Cambodia is one of Asia’s smallest economies. Yet its experience suggests that as the US under President Donald Trump retreats from its globalist agenda, China may offer a potent alternative. Beijing has no intention of promoting liberal democracy, but it may still displace American influence through its ability to get things done, analysts said.

This week, Mr Trump showed that his anti-liberal tirades during last year’s election campaign were far from mere rhetoric. He cancelled US participation in the Trans-Pacific Partnership, a trade pact designed to shore up American economic influence in Asia. His officials also suggested placing a 20 per cent tax on imports from Mexico in order to raise funds to build a wall along the US-Mexican border. China has been threatened with punitive tariffs.

Hopes that China may step in to take up the cause of globalisation were aroused by President Xi Jinping at the World Economic Forum in Davos this month. He exhorted countries not to pursue narrow interests, warning that ships should not scurry back to harbour at the first sign of a storm.

Yet his message was undercut by thumping contradictions: could the standard bearer for global liberalism really be an authoritarian Communist party boss who presides over a regime of media censorship, strict capital controls, a structural trade surplus and an economy that keeps key sectors closed to foreign investors?

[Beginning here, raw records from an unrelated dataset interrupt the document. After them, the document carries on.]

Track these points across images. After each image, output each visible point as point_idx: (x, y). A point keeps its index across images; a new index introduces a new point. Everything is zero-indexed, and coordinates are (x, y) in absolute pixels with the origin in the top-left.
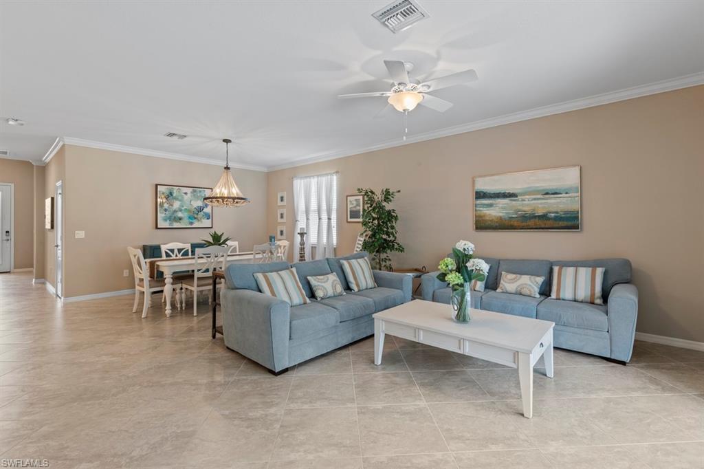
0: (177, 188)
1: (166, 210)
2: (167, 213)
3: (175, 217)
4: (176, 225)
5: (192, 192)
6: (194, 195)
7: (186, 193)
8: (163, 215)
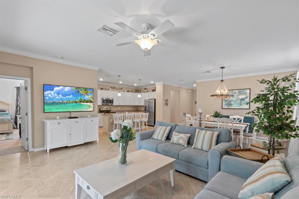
0: (231, 91)
1: (226, 101)
2: (227, 102)
3: (230, 104)
4: (230, 107)
5: (238, 92)
6: (240, 93)
7: (235, 93)
8: (225, 103)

Yongjin Zhang, professor of international politics at the University of Bristol, sees a chasm between the way China defines globalisation and the way the wishful high priesthood of global capitalism at Davos wanted to understand it.

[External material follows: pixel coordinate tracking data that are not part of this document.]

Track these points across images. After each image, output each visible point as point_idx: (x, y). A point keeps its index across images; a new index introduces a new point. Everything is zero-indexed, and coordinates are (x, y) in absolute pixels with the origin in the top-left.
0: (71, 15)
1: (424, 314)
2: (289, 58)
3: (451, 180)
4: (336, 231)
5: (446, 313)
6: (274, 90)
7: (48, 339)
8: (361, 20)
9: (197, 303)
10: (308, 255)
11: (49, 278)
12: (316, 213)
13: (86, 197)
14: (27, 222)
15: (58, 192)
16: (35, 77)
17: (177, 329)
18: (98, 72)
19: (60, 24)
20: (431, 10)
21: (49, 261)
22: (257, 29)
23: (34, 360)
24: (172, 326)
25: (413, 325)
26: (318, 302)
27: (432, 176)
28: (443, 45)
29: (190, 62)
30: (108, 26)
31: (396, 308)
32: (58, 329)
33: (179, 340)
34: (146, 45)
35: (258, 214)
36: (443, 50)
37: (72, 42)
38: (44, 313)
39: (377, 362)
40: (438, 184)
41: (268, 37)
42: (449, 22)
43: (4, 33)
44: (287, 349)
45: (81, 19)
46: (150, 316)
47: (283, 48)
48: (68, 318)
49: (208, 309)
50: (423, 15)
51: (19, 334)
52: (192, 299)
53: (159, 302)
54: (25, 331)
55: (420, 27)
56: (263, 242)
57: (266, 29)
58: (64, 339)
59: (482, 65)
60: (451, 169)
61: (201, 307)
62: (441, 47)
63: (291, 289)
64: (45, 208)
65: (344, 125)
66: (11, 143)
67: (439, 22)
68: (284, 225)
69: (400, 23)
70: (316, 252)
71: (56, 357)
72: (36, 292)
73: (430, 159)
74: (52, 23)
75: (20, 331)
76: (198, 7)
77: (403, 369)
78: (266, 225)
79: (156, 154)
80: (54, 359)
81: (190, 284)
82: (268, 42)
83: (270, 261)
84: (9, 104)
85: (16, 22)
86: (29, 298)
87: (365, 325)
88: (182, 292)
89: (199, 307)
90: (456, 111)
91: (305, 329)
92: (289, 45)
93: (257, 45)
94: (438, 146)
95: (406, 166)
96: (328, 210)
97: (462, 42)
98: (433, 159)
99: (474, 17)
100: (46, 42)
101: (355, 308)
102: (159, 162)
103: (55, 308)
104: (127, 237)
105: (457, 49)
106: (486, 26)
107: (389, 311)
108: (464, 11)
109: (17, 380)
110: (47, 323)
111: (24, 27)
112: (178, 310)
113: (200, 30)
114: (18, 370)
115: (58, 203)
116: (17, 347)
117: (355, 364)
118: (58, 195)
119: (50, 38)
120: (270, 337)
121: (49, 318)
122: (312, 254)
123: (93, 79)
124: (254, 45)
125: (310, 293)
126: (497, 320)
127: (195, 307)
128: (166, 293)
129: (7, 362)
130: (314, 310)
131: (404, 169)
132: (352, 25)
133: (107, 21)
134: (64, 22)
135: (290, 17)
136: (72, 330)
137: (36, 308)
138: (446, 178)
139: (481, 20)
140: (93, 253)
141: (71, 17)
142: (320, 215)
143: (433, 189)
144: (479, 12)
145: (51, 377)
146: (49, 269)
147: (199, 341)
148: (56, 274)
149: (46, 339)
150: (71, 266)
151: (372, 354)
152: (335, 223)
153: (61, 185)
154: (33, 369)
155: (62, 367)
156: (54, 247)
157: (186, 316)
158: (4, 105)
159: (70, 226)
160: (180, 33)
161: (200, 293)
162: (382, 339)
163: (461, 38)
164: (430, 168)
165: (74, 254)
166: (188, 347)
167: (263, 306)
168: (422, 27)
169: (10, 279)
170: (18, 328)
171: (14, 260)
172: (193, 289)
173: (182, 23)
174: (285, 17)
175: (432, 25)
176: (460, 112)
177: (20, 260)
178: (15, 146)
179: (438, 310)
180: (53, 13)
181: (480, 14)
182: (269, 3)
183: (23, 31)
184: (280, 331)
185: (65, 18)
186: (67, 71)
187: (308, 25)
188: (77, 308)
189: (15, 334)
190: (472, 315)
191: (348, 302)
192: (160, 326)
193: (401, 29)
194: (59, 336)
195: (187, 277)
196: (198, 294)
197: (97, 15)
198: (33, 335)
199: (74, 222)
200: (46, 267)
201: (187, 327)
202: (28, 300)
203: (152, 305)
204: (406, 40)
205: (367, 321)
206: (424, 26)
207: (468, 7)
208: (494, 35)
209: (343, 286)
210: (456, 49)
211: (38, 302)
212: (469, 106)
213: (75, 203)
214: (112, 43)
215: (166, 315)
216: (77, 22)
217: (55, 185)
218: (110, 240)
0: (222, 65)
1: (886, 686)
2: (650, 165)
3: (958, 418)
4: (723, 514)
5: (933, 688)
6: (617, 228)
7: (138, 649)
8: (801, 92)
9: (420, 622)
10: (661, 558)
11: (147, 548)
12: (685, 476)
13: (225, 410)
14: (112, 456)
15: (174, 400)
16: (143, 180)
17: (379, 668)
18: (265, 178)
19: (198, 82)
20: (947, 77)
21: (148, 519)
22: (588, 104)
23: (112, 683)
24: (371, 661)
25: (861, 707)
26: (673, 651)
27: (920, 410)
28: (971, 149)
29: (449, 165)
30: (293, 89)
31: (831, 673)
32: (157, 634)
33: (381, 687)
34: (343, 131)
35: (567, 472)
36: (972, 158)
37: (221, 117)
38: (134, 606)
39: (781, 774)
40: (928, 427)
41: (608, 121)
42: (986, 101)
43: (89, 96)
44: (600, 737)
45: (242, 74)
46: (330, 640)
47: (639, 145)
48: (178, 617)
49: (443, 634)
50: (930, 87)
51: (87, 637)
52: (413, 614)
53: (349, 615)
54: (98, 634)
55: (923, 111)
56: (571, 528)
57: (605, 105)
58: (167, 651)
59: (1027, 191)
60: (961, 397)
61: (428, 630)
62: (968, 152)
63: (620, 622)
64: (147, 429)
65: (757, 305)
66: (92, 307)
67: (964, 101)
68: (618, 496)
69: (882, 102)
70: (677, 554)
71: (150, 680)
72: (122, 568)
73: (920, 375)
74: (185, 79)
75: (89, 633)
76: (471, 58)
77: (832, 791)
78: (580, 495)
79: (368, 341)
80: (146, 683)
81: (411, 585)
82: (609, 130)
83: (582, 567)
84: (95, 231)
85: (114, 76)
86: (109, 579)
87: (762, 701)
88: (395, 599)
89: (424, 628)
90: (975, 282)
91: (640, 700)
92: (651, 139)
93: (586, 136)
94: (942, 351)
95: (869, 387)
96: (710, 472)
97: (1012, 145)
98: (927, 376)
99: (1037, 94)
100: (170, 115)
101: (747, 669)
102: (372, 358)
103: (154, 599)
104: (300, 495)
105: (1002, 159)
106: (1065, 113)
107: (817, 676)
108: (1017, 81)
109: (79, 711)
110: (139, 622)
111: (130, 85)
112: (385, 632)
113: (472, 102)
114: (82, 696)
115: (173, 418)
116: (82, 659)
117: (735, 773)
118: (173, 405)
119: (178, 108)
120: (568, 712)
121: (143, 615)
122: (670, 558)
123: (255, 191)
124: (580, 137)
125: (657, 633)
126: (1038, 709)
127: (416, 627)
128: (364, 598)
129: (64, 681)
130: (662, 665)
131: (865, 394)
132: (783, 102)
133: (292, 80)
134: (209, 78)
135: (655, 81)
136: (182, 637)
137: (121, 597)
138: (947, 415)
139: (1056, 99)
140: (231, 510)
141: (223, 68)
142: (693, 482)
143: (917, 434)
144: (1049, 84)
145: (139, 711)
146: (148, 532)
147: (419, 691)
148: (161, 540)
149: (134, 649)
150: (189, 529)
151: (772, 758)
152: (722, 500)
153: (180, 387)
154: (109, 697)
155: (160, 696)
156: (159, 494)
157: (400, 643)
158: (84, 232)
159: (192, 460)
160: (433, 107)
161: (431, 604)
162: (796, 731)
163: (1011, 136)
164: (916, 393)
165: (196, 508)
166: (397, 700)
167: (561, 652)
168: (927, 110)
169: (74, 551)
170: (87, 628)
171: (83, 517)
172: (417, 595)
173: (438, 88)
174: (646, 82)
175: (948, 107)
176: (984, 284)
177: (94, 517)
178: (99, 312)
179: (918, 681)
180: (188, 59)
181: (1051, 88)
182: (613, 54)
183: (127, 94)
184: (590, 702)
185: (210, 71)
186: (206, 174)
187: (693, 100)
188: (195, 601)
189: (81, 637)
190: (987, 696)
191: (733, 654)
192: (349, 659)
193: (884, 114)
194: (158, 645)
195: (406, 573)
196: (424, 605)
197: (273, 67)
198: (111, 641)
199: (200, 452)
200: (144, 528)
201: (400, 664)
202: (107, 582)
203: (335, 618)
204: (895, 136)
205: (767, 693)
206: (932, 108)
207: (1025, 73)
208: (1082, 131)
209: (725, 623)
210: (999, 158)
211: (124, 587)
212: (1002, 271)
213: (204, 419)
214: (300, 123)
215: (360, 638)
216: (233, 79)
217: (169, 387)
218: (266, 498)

“Chinese understanding of globalisation is very different from the prevailing liberal project that Trump is trying to dismantle,” Mr Zhang said. “China may attempt to defend that part of globalisation that China has benefited from, free trade for example. But it is not committed to globalisation as a liberal project for constructing the future world.”

Singapore’s former foreign minister, George Yeo, made a similar point. “The Chinese have no wish to play the US’s role in the world,” he said in a recent speech.

“Whether we’re talking about cyber space, cultural policy or capital markets,” Mr Yeo added, “China will never harmonise with the rest of the world.”

What, then, might an era of Chinese-style globalisation look like? This is where the example of Cambodia is instructive. China’s proposition is that it can change the developmental destiny of countries by financing and building the infrastructure that they need. This, Beijing hopes, will create markets for Chinese products.

Such is the thinking behind Mr Xi’s One Belt One Road initiative, under which some $900bn in infrastructure projects are either under way or planned in 65 countries in Asia, the Middle East and eastern Europe.

Though the size of this ambition is unprecedented, China possesses unrivalled financial firepower. Its two largest policy banks, the China Development Bank and the Export-Import Bank of China, disburse more in loans each year than the world’s six largest multilateral lending institutions put together.

In some areas, China’s emerging supremacy is already evident. In the space of a decade, for instance, its port operators and shipping lines have transformed the country into a commercial maritime superpower with investments in nearly two-thirds of the top 50 container ports and a dominant share of cargo traffic.

But China’s investments and diplomatic alliances are overwhelmingly in the developing world. In this sense, its vision is not global but sub-global; it is aiming to influence those countries where it can make a difference, reap the rewards and remain insulated from western demands to liberalise its political system and inculcate democratic values.

Thus, said Mr Zhang, China’s vision is for globalisation without the liberalism. “It will pick and choose the bits and pieces of the liberal global order that work for it,” he said. The rest of it, it would be happy to see wither.